GREEN RIVER — “It was just a matter of time,” Dr. Jean Stachon, the county’s health officer, said about when variants of the novel coronavirus would appear in Sweetwater County.

Currently, 12 of Wyoming’s 23 counties have variants circulating within their boundaries. Two variants, originally discovered in California, have appeared amongst the COVID-19 infections recorded in Sweetwater County. 

They have been circulating for a while too. 

Dr. Stachon said one of the variants was first detected in a sample from late February, raising the possibility that the variant was in Sweetwater County before that sample was collected. 
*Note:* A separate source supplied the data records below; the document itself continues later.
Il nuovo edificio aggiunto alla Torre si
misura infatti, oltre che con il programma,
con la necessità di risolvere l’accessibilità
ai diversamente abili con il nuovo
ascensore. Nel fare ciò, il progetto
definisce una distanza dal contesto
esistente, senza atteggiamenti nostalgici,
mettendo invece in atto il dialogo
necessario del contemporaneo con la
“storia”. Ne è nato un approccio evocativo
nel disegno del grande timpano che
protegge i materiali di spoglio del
Dr. Stachon said the issue came from the tests being conducted by Curative, a private company running COVID-19 tests, only working to detect if the virus was present in the sample, not testing if the virus detected had different genetic markers than the original virus -- something the state health department’s testing includes. 

Dr. Stachon said the variation is not considered of “high consequence,” meaning there isn’t concern that the vaccines available are not effective against the strain. 

So far, she said information collected about the two variations indicate it is about 20-percent more transmissible than the original virus, with data about how lethal it is compared to the original not available. 

Additionally, transmission within the county remains higher than much of the state, with Sweetwater County joining Teton, Fremont and Lincoln Counties in the “moderate-high” transmission level, meaning there are between 101-201 cases per 100,000 population and a 8 to 10-percent test positivity rate.